On Monday there were only a few cases of isolated gunfire and no casualties. There were no Kassams and there was no mortar fire.

Military sources said that Hamas and Islamic Jihad have already ceased their fire, even though it is not yet formalized with the PA. Prime Minister Sharon stresses repeatedly that Israeli is not a party to any cease fire agreement. It is wholly between the Palestinian groups themselves.

Smaller groups such as the Popular Front and the Democratic Front, Abu Rish's breakaway Fatah faction, and the Popular Resistance Committees, which split from Fatah, are being blamed for the few incidents that have taken place. Those groups are apparently moving into areas where the better known groups have ceased activity, and the shooting incidents are seen as attempts to raise the price the PA will have to pay for them to cease their own fire.

On Monday night there was Palestinian fire on Israeli cars traveling on the Kissufim route in the Gaza Strip, but boruch Hashem no one was injured.

There were a few incidents overnight Sunday as well, including two incidents of gunfire.

Israeli leaders are waiting and watching. They have welcomed the quiet, but have warned that progress must be made on other fronts as well, including the incitement that takes place in official PA media.

The weekly Cabinet meeting on Sunday was held in Sderot to express solidarity with its residents and those of the Gaza Strip, who have recently faced increased terrorist assaults. The Cabinet met in the presence of Sderot Mayor Eli Moyal and the members of the Sderot City Council, as well as the chairmen of the regional councils from the area around the Gaza Strip.

At the start of the meeting, Prime Minister Sharon said praised Mayor Moyal and the residents for their fortitude under fire.

Sderot Mayor Moyal commended the Government for holding the weekly Cabinet meeting in Sderot in solidarity with its residents.
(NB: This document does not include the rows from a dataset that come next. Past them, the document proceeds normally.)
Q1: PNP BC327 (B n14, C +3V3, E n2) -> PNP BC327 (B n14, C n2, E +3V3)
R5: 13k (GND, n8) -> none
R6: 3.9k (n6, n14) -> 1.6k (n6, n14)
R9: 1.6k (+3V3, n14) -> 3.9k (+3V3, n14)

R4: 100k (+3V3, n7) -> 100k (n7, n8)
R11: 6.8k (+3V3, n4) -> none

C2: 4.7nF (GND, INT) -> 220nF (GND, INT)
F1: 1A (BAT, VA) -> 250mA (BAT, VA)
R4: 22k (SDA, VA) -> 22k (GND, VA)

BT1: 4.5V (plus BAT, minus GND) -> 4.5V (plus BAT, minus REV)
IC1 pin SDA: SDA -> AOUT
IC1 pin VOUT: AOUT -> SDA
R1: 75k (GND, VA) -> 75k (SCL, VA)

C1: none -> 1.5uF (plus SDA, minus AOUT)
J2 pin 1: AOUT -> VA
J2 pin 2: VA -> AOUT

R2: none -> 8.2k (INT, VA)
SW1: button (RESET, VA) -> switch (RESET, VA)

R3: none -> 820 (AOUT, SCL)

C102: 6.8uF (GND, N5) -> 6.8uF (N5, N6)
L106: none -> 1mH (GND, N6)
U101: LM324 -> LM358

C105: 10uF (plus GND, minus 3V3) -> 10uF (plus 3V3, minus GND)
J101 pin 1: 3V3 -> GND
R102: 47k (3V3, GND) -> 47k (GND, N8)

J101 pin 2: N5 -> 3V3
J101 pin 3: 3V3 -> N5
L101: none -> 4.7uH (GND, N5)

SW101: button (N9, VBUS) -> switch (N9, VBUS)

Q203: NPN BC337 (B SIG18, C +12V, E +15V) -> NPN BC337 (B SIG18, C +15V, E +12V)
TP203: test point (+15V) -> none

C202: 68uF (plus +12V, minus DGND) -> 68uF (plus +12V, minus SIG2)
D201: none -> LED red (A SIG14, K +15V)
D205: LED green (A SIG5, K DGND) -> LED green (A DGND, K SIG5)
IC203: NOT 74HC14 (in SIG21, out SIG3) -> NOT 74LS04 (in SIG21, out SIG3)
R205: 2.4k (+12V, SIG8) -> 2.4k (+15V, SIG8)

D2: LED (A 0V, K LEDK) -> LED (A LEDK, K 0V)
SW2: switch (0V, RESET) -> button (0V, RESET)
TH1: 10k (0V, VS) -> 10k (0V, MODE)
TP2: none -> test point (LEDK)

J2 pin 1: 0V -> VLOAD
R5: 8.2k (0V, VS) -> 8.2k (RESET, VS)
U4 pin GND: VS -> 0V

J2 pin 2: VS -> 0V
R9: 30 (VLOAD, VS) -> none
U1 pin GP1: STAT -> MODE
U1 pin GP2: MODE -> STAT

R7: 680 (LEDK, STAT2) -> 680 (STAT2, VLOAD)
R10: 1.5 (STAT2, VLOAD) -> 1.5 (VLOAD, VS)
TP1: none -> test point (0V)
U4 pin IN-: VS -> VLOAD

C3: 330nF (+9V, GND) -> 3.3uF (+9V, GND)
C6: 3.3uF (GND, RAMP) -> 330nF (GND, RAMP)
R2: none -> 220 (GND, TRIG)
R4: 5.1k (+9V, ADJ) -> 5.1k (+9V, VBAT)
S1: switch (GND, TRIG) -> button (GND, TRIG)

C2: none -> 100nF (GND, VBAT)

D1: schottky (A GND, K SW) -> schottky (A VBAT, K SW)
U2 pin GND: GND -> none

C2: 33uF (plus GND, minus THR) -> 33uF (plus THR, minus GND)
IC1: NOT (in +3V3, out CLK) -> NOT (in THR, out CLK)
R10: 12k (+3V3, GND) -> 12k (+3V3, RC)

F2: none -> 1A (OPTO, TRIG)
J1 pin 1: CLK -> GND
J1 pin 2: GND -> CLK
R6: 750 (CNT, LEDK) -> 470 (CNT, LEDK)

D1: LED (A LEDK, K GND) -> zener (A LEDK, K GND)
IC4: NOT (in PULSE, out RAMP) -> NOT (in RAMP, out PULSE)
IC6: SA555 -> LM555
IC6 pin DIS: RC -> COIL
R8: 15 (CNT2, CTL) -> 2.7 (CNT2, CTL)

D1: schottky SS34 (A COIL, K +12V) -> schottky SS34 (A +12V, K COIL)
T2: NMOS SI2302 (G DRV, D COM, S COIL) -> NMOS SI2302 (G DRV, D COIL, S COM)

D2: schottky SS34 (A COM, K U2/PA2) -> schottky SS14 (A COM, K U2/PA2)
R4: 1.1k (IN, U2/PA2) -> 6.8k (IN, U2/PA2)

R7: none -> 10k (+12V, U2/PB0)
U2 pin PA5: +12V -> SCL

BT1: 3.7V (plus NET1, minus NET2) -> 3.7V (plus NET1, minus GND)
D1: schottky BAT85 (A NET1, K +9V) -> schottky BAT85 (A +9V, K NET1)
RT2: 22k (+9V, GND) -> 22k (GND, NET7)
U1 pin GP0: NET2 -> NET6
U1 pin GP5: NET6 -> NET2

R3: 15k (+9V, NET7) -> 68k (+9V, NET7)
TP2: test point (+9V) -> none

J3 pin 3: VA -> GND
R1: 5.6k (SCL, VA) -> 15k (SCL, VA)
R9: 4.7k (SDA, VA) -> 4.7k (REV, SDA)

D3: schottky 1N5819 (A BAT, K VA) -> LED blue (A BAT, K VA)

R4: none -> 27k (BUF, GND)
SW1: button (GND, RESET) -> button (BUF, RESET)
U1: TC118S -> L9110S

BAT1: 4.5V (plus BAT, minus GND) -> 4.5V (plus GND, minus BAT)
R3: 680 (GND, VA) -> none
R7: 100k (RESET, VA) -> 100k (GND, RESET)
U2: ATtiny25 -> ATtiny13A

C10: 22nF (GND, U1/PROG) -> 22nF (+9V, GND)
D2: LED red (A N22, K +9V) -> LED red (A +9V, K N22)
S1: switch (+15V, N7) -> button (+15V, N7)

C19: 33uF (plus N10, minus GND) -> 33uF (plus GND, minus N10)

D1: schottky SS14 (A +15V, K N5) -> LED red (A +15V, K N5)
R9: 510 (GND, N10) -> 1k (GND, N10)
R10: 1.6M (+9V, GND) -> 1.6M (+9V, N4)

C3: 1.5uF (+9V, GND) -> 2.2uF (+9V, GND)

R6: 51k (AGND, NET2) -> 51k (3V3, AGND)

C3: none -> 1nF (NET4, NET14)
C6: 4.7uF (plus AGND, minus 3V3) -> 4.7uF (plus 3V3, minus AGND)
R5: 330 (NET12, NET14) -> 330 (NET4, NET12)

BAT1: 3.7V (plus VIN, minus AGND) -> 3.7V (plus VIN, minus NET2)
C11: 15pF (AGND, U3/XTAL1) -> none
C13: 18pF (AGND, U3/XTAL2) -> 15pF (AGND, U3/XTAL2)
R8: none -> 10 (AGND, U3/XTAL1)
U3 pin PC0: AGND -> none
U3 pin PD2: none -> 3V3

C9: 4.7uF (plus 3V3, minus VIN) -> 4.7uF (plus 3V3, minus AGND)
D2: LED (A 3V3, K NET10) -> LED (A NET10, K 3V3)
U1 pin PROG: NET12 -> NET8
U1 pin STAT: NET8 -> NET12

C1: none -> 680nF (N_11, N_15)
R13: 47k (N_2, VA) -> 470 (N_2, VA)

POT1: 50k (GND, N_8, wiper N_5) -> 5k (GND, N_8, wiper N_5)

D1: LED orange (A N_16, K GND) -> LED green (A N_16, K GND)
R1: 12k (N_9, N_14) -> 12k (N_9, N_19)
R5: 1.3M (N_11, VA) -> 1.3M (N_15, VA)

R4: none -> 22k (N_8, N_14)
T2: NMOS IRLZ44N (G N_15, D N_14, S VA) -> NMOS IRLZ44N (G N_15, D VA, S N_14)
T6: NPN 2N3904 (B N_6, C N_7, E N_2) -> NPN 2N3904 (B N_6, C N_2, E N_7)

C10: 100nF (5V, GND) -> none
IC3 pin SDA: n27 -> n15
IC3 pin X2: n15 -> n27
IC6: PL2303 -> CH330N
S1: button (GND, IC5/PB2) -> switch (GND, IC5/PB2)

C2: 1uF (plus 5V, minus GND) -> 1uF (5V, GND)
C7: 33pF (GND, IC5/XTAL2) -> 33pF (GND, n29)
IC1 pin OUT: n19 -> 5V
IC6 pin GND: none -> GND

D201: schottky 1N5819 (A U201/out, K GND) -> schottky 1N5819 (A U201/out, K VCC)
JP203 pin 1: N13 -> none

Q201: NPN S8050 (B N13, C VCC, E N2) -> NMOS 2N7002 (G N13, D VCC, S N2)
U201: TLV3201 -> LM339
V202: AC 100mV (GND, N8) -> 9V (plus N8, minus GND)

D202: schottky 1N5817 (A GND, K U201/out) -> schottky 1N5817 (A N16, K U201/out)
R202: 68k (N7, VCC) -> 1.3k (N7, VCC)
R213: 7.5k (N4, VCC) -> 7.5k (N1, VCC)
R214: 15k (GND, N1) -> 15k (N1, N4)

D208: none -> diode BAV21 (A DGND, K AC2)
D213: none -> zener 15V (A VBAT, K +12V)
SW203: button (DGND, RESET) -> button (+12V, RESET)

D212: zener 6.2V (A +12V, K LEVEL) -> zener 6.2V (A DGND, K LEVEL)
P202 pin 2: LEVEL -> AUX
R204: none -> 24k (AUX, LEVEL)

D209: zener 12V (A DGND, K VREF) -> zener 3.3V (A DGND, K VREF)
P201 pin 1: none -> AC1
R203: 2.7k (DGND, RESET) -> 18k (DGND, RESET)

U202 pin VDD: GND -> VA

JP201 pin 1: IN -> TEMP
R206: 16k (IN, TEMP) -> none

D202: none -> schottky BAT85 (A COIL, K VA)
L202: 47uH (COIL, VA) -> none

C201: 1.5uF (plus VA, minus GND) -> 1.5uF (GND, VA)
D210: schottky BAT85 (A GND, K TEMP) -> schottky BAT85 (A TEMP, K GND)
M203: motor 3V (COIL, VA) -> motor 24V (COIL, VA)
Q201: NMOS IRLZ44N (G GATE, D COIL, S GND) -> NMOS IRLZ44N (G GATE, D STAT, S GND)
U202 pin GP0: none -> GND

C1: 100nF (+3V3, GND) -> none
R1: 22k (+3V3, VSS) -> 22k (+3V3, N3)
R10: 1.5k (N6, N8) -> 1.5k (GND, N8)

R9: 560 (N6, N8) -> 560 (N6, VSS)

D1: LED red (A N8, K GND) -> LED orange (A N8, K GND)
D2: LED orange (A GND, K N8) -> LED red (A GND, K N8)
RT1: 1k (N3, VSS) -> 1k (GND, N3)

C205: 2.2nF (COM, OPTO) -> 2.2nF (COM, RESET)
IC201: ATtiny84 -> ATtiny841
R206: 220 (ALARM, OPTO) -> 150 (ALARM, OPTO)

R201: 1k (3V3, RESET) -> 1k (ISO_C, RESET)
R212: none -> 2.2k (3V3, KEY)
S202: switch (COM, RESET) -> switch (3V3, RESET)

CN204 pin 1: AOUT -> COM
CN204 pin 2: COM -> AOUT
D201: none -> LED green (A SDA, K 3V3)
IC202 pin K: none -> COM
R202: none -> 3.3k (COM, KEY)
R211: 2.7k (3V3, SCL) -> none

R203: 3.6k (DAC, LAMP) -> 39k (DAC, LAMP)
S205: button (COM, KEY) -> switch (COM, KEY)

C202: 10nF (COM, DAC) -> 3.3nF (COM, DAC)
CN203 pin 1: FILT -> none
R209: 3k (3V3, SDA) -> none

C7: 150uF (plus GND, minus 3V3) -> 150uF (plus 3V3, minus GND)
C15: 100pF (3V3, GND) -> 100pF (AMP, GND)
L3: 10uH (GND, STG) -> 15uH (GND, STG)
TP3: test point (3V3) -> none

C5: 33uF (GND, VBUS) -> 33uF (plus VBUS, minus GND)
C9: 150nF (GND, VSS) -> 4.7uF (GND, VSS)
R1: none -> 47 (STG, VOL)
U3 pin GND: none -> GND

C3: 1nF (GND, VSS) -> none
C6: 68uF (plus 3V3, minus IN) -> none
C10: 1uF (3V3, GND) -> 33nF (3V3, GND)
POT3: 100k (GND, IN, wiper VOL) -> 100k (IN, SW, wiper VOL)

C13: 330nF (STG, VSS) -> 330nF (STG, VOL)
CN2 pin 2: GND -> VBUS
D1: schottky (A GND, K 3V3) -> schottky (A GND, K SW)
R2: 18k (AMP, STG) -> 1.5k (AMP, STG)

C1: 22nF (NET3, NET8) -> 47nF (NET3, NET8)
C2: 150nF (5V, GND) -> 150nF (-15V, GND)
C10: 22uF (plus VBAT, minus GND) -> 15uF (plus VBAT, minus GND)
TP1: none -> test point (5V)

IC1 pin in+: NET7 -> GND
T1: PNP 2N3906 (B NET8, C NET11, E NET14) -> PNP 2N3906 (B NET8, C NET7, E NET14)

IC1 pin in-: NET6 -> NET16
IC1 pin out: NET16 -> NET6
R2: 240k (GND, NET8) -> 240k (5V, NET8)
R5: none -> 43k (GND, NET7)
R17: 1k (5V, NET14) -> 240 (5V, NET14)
The chairmen of the Ashkelon Coast, Gaza Strip, Shaar Hanegev, Sdot Hanegev and Eshkol Regional Councils also expressed their gratitude to the Government for its recent actions and also raised several issues.

IDF Chief-of-Staff Lt.-Gen. Moshe Ya'alon briefed ministers on security matters including the calm that has begun to prevail in the area in recent days. He discussed the actions that have been taken by the Palestinian Authority, including the deployment of police personnel in the northern Gaza Strip, in order to prevent the firing of Kassam rockets and mortar shells at Sderot and nearby communities.

Elsewhere, Palestinian Authority Chairman Mahmoud Abbas said that he is close to sealing a cease-fire with militant groups. "Differences have diminished and I hope that there will be a final agreement very soon," Abbas said upon his return to Ramallah on Monday after nearly a week of talks in the Gaza Strip.

PA security sources said they had orders to use all means necessary to stop militants from reaching the border areas and from firing mortars or carrying out attacks.

US Assistant Secretary of State for Near East Affairs William Burns is scheduled to arrive Wednesday for his first visit since the PA election.

Burns is likely to begin by ignoring an issue that is looming on the way into the road map: How to convince Prime Minister Ariel Sharon that a cessation of terror, even if it does not include the physical dismantling of the terrorist organizations, is sufficient PA implementation of its commitments under the road map to warrant Israel to begin implementing its steps.

While the road map calls for dismantling, Abbas has made clear that he has no intention of doing this. Sharon has said on numerous occasions that Israel's steps, dismantling unauthorized settlement outposts and a settlement freeze, will not be taken until the PA dismantles and disarms the terrorist organizations.

Israeli Foreign Minister Silvan Shalom is going to Washington for meetings with Rice, expected to be confirmed as new secretary of state by the end of the week, and her successor as national security adviser, Stephen Hadley. Sharon's senior adviser, Dov Weisglass, is also expected in Washington by the end of the week.

Also on Wednesday, British Prime Minister Tony Blair's primary foreign policy adviser is scheduled to arrive for discussions on the international conference in London expected to deal with preparing the PA for the day after disengagement. That conference is scheduled for March 1.